In June this year, Unitywater CIO Mathew Thomas and his team laid the final touches on the utility’s consolidated asset management system, just one of six critical enterprise systems they have built and implemented in parallel over the last three years.
“The work we have done to date has just been phenomenal,” Thomas told iTnews, before joking that “if someone had explained what we were going to do I might have had second thoughts about taking the job”.
Unitywater was established in July 2010 as one of south east Queensland’s water distributors and managers of its sewerage network. Its origins lie in the previously separate functions of Moreton Bay and Sunshine Coast Regional Councils, and this meant the fledgling organisation had “at least two of everything” in IT terms when it began operations.
The duplication spawned a program of work aimed at consolidating systems, valued at about $30 million over three years.
“Not only have we put in an asset management system, but we have also put in a customer information and billing system. We have consolidated HR systems, and implemented a finance system. We have put in a document management system and a data warehouse. And because these are all separate systems we have also implemented an enterprise service bus to tie it all together...all in less than three years,” Thomas said.
The most remarkable aspect of the transformation, he said, was the complete replacement of existing customer information and billing systems in just nine months, which he described as “a miracle”.
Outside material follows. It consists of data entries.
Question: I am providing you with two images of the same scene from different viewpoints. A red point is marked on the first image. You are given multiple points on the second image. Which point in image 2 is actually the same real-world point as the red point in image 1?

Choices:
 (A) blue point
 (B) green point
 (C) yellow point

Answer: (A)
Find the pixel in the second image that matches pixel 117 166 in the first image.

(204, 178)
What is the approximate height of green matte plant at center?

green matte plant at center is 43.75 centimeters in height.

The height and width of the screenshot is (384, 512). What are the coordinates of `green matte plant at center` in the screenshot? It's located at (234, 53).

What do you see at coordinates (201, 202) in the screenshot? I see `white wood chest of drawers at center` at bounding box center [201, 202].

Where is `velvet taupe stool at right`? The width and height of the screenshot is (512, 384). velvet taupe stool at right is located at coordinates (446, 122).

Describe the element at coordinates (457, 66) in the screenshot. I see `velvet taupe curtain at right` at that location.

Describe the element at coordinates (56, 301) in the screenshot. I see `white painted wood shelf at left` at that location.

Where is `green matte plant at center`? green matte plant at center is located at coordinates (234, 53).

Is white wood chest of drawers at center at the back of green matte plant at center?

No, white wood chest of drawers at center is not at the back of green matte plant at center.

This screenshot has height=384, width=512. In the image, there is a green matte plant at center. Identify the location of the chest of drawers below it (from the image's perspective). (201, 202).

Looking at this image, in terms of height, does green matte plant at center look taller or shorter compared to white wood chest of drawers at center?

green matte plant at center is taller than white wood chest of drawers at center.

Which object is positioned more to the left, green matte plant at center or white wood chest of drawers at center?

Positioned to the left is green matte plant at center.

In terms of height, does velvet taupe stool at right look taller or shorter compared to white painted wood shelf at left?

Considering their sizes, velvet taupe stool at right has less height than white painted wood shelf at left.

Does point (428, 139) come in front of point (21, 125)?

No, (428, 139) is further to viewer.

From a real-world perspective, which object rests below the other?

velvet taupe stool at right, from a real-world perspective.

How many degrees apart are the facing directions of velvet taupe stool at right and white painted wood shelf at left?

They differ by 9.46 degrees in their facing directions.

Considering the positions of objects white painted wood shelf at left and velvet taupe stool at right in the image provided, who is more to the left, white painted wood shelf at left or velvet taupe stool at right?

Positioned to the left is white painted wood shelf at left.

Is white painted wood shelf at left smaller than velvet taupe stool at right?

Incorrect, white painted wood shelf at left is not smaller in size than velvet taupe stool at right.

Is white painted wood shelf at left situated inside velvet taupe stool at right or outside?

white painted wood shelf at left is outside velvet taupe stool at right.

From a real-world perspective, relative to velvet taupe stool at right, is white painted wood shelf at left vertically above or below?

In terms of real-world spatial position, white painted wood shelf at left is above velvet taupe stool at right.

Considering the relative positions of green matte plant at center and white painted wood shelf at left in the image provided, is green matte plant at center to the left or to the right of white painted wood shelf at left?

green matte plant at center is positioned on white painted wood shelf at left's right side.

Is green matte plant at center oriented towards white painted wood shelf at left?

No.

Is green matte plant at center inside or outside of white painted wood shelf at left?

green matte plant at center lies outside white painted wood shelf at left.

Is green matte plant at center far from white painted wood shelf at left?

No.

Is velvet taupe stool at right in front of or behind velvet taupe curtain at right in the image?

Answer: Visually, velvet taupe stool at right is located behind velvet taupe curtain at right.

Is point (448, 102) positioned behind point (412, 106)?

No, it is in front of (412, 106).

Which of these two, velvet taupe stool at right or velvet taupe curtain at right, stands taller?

“It is not unusual for these things to run into all manner of problems”.
However the constant pace of IT overhaul did present some serious challenges, the burden of which Thomas acknowledged was carried by staff.
“The biggest impact on the organisation has been the change management” he said. “There was a lot of change fatigue...there was a huge load on people to take on new systems and learn them.”
Thomas nominated executive buy in, consistent reporting and stringent investment controls as the secret to maintaining a breakneck pace of work.
“Pretty much all of these projects had executive sponsorship, so they were always foremost in our minds at the executive table.
“We also had a good enterprise program management capability, which provided a standard way of reporting and monitoring these projects,” he said.
From plumbers to knowledge workers
Unitywater is already using its new Maximo-based asset management system, in conjunction with a fleet of 300 ruggedised toughbooks, to enter a new phase of data collection and analysis when it comes to the condition of its water distribution infrastructure and what it costs to maintain.
Thomas said he now saw Unitywater’s field staff as not just “field workers who dig holes and mend plumbing” but “information workers”.
With their portable devices Unitywater field staff could now electronically collect first hand impressions of the condition of pipes and valves they had visited, the nature of the fault they were called to address and the resources required to complete the job.
“One of the things that this asset management system is going to provide is what we call job costing, which marries up a whole bunch of factors affecting how much the maintenance of the network costs,” Thomas explained, adding that the next step is to boost the organisation’s data analytics capability.
One of the other new tools being used by the organisation is a software-as-a-service based safety management system, which staff used to report injuries, hazards and near misses. Thomas said it had contributed to a 50 percent reduction in the injury rate year-on-year.
From this point on, the IT team’s focus will shift from consolidating systems towards leveraging those investments to uncover new and more efficient business processes, in the second phase of the utility’s “IT adventure”. Thomas anticipated this stage would cost less than the first phase and could stretch over three to five years.